**What you have to do:**
How do the council meeting minutes on the budget amendment debate go on? Continue those minutes from their last sentence, not the data.

#### Document passage

No other Members spoke on the budget amendment.
The Chair asked Jonathan Essex, as proposer of the budget amendment to conclude the debate:
· Thanked all for listening and thanked the Leader for responding.
· Noted that the bus review had closed, and the responses were being reviewed by officers.
· Noted that he was happy to withdraw the budget amendment and was happy with the Leader’s suggestion to refer budget proposals two and three to the Greener Futures Reference Group and the Communities, Environment and Highways Select Committee; to be considered in a cross-party manner and in-depth.
· Regarding the first budget proposal, he understood that the Council recently closed a children's home and had converted a children's home into a No Wrong Door centre; the new openings were effectively following two recent closures. He also understood that there was a budget to provide some new children's homes and he noted that the first budget proposal was nothing more than asking the Council to do more on the matter.

########
#### Data

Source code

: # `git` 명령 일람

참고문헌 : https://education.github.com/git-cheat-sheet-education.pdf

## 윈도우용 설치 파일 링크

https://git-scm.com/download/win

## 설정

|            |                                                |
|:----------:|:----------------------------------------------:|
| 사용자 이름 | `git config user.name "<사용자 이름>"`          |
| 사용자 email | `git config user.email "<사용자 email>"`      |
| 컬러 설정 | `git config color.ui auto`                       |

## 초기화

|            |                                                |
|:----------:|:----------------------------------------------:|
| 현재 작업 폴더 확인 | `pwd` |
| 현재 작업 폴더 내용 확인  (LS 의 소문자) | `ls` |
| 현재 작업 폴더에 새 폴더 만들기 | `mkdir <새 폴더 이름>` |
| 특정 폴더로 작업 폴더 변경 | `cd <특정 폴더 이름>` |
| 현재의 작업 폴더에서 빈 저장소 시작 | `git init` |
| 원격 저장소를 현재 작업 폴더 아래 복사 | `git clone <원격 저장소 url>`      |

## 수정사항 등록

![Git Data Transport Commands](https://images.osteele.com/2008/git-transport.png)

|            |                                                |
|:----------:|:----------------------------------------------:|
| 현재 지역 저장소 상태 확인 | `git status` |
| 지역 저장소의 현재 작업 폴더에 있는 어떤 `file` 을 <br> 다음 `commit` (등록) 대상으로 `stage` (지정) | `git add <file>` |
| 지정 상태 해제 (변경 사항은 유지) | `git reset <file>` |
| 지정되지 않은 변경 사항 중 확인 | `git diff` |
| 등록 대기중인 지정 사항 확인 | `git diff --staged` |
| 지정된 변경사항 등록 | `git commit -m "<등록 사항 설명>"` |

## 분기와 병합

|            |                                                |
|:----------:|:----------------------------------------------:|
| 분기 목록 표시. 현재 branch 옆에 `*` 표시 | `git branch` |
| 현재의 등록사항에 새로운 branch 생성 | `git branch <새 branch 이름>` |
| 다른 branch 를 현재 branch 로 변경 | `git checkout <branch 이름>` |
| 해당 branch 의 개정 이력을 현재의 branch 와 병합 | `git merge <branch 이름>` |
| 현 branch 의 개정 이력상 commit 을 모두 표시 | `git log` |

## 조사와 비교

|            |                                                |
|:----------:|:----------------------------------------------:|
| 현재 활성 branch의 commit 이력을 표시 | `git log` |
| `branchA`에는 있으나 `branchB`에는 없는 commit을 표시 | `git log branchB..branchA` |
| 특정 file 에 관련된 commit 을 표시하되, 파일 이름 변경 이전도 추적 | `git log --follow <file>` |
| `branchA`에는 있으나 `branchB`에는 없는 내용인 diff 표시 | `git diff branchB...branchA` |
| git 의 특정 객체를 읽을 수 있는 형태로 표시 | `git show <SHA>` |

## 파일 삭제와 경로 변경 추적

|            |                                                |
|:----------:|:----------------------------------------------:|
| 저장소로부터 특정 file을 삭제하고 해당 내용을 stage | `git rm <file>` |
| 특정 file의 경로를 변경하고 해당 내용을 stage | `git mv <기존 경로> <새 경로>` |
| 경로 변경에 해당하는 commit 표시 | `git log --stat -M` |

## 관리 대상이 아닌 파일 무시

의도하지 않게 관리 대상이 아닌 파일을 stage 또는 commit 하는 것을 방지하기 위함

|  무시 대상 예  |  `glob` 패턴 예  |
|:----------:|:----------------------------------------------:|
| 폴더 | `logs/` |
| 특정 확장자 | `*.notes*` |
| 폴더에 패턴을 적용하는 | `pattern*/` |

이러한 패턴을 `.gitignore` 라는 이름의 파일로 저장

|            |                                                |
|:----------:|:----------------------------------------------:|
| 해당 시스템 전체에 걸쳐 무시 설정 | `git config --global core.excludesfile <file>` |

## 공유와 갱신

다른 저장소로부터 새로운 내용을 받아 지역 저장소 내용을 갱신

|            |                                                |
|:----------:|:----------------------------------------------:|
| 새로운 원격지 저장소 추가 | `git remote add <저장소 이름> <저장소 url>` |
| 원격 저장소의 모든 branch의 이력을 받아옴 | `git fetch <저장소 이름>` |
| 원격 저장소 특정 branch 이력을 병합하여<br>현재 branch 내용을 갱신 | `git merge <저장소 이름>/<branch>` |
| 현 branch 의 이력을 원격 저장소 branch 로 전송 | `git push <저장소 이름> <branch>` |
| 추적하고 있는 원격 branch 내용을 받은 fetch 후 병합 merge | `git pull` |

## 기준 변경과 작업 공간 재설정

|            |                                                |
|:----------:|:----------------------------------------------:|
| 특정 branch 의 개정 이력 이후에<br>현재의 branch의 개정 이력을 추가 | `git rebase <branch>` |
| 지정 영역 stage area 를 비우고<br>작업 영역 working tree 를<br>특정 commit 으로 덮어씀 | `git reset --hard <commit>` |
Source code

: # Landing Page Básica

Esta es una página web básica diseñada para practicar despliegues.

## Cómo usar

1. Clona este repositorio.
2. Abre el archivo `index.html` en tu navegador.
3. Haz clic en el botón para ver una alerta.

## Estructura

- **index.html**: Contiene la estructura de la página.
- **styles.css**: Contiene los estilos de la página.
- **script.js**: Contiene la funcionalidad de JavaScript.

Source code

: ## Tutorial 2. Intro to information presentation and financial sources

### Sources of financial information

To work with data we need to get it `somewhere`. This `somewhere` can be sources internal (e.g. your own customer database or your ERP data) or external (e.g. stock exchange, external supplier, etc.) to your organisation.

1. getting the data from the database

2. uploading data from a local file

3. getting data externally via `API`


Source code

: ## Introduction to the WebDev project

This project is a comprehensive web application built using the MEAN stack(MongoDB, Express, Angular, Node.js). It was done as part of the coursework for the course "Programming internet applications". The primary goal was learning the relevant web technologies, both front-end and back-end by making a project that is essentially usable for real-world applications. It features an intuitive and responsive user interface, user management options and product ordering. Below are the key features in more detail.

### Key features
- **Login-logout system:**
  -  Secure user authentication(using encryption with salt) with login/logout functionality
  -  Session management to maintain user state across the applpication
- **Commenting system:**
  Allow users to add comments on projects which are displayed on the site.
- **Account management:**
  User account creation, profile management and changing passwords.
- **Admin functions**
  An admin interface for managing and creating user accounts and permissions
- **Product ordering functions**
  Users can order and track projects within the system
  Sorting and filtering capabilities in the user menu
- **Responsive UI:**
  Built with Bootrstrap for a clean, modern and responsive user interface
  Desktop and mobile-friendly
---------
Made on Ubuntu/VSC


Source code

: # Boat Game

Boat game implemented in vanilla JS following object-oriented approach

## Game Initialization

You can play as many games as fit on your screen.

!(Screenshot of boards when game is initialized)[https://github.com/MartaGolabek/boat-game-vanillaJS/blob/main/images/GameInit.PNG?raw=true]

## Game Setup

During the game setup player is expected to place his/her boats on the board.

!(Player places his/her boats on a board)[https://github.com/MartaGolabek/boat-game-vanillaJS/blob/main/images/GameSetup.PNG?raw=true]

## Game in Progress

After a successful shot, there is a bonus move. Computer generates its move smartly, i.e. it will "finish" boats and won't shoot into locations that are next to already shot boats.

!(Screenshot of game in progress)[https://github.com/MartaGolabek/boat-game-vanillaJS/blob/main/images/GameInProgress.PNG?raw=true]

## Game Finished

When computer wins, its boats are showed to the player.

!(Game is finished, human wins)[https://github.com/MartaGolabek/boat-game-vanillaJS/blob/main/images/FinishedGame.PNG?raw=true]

########

**Answer below:**
Under Standing Order 20.2 Members consented to the withdrawal of Jonathan Essex’s budget amendment.
The Chair confirmed that Jonathan Essex had withdrawn his budget amendment.
Returning to the original budget proposals,the Leader made the following comments in response:
· Reminded Members that there had been multiple briefings on the budget since June 2022 and plenty of opportunities to engage in the process, including two all-Member budget briefings, multiple informal select committee briefings, an opposition party briefing, the early draft budget went to the Cabinet and the select committees scrutinised the draft budget proposals and the final draft budget went to the Cabinet in January 2023.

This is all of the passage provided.